▸ **REQUIRED WORK**
Can you reproduce, word for word, everything from the very beginning of the items through the line containing "being in code", including that line?

▸ **AVAILABLE DATA**
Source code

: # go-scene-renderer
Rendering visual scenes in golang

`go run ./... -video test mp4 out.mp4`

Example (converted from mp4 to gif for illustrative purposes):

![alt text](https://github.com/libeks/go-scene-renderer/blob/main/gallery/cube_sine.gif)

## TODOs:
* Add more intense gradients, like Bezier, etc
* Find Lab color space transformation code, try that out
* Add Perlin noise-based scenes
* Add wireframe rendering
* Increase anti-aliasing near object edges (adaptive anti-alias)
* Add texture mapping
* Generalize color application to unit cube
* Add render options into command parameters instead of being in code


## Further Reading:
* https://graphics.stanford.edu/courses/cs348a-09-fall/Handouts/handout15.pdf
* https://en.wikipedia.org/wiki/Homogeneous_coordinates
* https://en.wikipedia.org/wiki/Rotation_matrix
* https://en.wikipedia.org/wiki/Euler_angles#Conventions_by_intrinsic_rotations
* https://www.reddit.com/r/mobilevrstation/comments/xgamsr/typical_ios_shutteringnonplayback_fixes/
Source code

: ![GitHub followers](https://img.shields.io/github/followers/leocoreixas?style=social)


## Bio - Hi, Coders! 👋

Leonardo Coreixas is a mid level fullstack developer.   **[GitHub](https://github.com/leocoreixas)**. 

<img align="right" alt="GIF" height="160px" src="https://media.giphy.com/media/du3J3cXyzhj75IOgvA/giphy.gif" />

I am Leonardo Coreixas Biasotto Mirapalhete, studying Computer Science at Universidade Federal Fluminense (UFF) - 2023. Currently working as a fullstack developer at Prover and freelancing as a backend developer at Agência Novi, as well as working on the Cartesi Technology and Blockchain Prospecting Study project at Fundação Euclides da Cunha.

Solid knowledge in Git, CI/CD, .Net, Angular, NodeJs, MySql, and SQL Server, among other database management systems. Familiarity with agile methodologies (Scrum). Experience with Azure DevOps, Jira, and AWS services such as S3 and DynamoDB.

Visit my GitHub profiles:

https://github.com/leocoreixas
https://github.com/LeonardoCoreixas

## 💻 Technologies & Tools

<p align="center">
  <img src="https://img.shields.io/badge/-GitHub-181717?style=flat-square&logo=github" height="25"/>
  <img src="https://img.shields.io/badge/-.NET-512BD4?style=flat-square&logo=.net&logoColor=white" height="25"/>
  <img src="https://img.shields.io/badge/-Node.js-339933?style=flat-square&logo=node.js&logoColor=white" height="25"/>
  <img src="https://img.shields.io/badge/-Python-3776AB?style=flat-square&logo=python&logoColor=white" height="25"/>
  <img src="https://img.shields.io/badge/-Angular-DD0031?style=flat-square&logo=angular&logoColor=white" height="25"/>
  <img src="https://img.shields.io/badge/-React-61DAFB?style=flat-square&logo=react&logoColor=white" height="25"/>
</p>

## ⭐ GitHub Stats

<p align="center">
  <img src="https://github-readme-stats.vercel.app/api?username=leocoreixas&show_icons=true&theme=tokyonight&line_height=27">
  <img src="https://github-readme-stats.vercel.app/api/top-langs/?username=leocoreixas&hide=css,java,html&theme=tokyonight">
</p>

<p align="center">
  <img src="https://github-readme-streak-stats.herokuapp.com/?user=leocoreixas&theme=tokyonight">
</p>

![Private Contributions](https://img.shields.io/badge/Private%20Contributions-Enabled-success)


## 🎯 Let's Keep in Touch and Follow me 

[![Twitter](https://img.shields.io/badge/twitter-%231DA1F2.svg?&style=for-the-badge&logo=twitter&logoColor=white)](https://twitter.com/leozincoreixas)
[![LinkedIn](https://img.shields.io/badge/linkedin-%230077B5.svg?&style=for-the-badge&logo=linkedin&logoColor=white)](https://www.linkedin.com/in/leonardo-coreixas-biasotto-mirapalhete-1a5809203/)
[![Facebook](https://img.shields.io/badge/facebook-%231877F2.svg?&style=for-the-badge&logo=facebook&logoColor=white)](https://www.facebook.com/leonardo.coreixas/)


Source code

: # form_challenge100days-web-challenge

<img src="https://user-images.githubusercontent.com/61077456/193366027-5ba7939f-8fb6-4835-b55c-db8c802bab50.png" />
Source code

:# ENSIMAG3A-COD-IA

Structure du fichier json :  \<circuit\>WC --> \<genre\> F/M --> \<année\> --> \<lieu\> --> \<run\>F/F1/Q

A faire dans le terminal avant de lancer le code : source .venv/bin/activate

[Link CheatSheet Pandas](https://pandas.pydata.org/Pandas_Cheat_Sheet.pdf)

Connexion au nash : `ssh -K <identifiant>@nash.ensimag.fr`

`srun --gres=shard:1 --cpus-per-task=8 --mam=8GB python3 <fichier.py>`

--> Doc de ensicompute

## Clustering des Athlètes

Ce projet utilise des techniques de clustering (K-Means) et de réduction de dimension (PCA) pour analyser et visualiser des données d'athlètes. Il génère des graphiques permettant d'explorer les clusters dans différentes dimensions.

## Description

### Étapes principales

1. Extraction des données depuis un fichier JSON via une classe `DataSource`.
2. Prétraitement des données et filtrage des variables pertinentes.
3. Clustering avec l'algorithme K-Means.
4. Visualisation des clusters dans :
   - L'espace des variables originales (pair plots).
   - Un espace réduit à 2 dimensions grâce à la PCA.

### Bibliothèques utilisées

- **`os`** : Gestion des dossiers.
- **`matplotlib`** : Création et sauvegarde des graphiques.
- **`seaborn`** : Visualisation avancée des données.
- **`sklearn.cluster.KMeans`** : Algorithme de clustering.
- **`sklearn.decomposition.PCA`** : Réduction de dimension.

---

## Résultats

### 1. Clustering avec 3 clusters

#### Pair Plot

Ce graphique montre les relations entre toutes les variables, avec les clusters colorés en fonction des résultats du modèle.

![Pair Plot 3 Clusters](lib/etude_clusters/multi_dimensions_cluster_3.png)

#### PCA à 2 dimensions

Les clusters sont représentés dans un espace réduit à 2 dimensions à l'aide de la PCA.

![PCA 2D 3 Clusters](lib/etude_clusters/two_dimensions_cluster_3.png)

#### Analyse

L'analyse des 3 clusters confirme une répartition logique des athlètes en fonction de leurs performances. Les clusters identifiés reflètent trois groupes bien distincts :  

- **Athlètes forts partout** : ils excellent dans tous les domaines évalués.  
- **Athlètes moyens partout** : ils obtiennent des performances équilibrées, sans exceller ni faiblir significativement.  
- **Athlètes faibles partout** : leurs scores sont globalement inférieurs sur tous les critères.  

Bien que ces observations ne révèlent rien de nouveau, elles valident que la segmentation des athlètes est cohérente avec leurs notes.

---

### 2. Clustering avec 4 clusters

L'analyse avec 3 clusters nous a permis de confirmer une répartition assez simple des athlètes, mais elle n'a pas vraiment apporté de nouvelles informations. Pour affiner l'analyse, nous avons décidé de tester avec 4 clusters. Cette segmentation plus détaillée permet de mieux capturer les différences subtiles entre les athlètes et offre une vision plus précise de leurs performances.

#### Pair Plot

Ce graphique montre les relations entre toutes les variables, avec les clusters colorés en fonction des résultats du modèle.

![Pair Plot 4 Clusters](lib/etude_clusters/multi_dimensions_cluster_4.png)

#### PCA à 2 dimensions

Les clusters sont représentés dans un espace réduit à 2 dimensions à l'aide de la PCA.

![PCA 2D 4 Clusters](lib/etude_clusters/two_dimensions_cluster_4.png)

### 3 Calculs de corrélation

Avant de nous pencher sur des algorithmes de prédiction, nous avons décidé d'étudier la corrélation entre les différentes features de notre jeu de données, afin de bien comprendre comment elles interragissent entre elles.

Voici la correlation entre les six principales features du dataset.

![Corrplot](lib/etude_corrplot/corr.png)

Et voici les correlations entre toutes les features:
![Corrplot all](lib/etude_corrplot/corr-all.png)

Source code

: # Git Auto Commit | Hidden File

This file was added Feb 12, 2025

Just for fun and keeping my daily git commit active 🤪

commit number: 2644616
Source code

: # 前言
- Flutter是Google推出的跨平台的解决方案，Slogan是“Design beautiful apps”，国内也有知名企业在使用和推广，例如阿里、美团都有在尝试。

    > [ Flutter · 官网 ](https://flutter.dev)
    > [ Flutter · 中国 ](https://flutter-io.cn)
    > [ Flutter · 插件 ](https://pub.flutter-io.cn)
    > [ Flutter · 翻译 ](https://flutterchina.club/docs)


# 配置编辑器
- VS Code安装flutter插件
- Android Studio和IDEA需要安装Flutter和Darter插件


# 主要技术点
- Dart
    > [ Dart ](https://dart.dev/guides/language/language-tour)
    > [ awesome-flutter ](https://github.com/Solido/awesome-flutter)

▸ **EXERCISE RESPONSE**
Source code

: # go-scene-renderer
Rendering visual scenes in golang

`go run ./... -video test mp4 out.mp4`

Example (converted from mp4 to gif for illustrative purposes):

![alt text](https://github.com/libeks/go-scene-renderer/blob/main/gallery/cube_sine.gif)

## TODOs:
* Add more intense gradients, like Bezier, etc
* Find Lab color space transformation code, try that out
* Add Perlin noise-based scenes
* Add wireframe rendering
* Increase anti-aliasing near object edges (adaptive anti-alias)
* Add texture mapping
* Generalize color application to unit cube
* Add render options into command parameters instead of being in code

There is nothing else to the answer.